* **Data in this exercise**:
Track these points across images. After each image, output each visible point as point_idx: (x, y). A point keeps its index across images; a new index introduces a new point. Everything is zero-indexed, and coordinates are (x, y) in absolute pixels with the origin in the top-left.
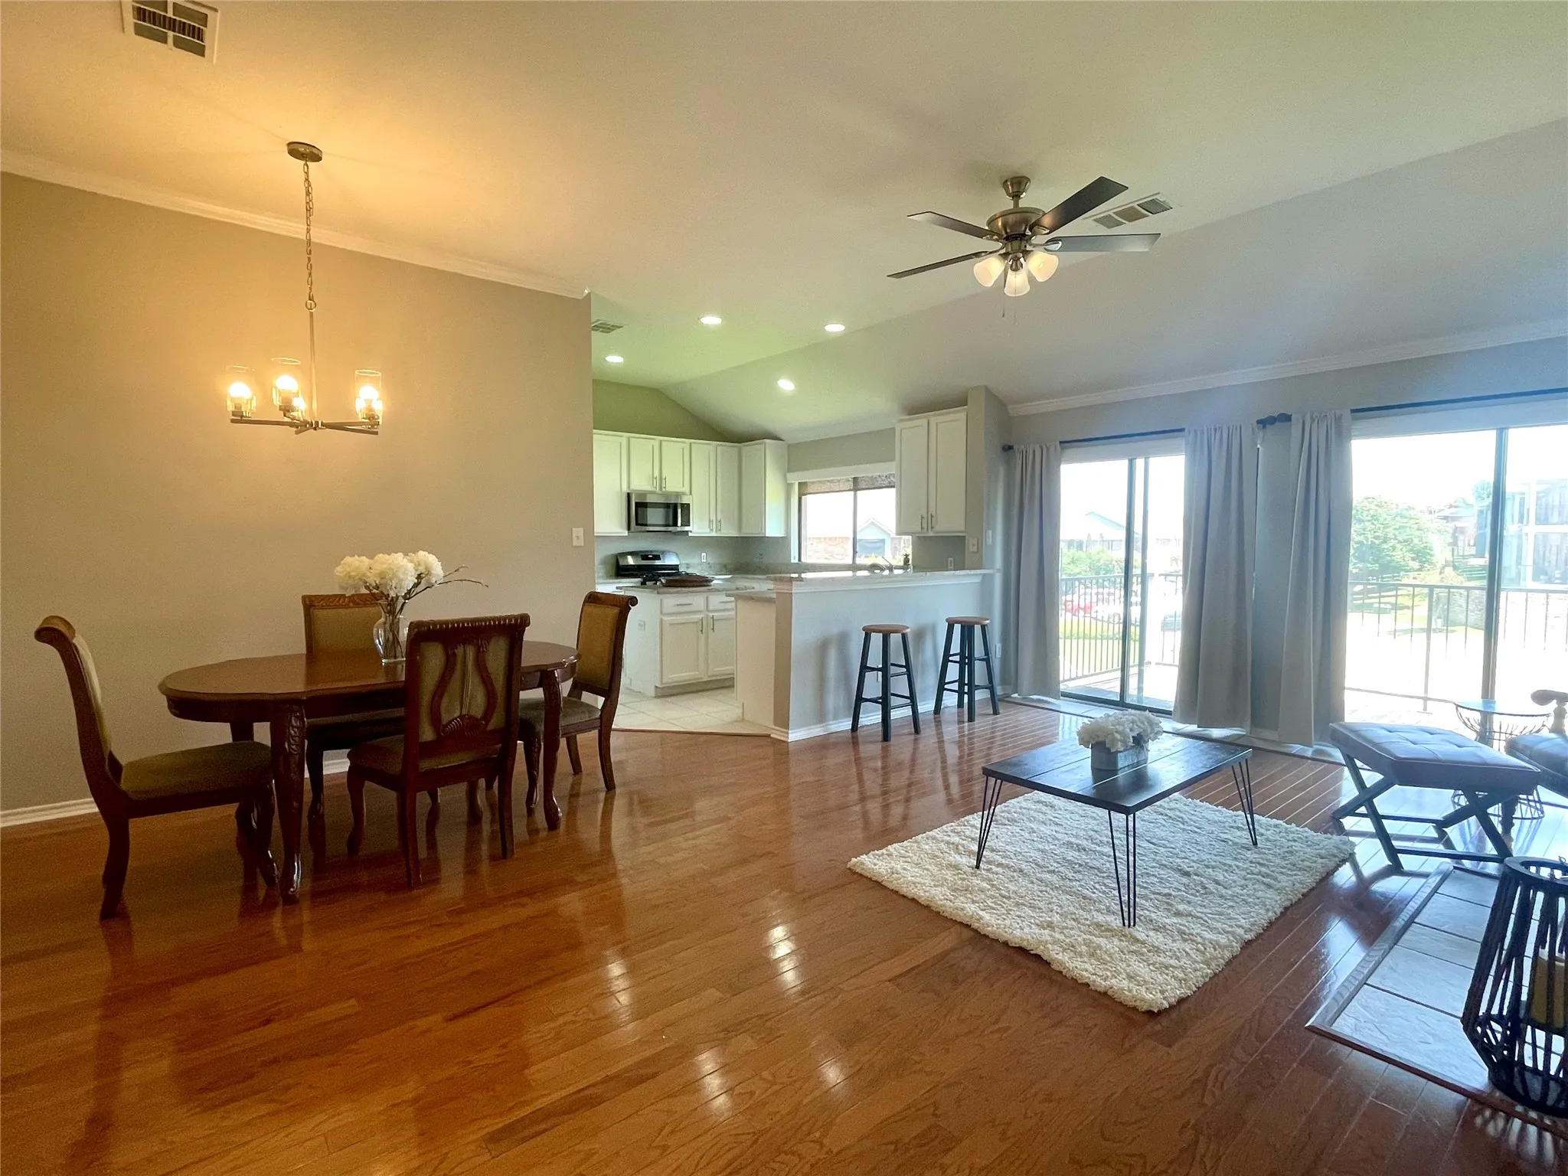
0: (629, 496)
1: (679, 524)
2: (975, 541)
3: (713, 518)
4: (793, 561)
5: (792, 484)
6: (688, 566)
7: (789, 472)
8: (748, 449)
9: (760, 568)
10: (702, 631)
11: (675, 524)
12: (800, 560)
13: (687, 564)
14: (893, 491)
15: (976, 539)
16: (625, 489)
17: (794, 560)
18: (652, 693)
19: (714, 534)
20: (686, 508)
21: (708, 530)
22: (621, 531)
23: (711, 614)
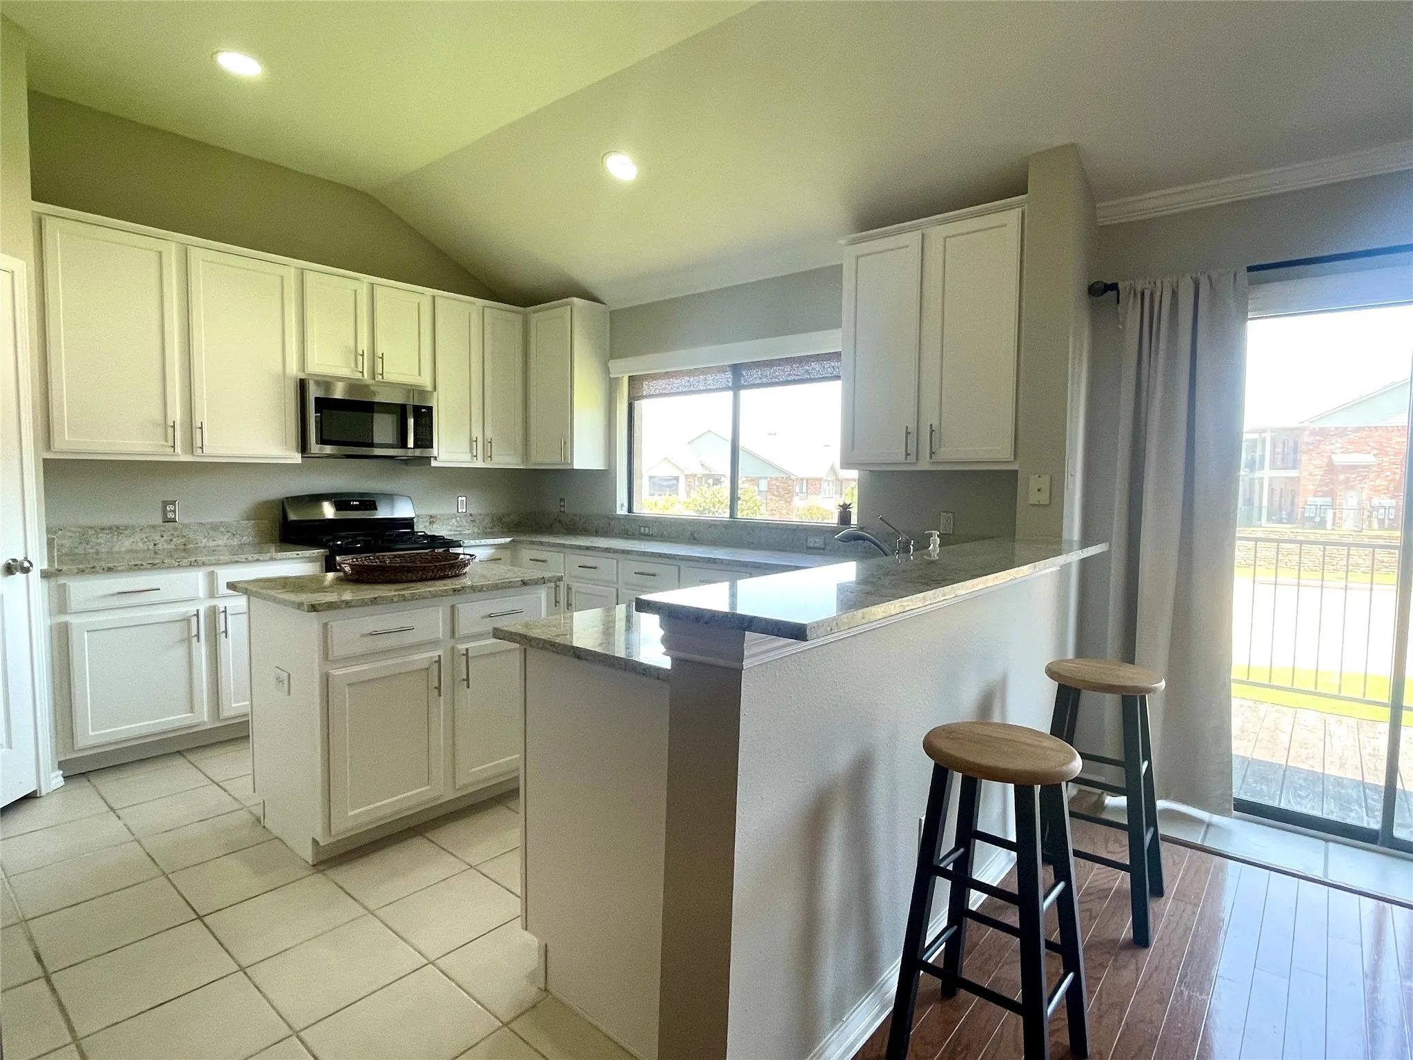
0: (302, 385)
1: (411, 444)
2: (1045, 482)
3: (477, 433)
4: (619, 512)
5: (617, 379)
6: (432, 519)
7: (612, 357)
8: (541, 316)
9: (560, 521)
10: (439, 688)
11: (403, 444)
12: (630, 510)
13: (431, 517)
14: (838, 385)
15: (1046, 478)
16: (294, 370)
17: (622, 511)
18: (308, 854)
19: (479, 464)
20: (424, 416)
21: (468, 457)
22: (288, 453)
23: (462, 647)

* **What you are asked to do**: Count the lines of the records above that contain the string "Everything". Give only the number.

* **Response to this task**: 1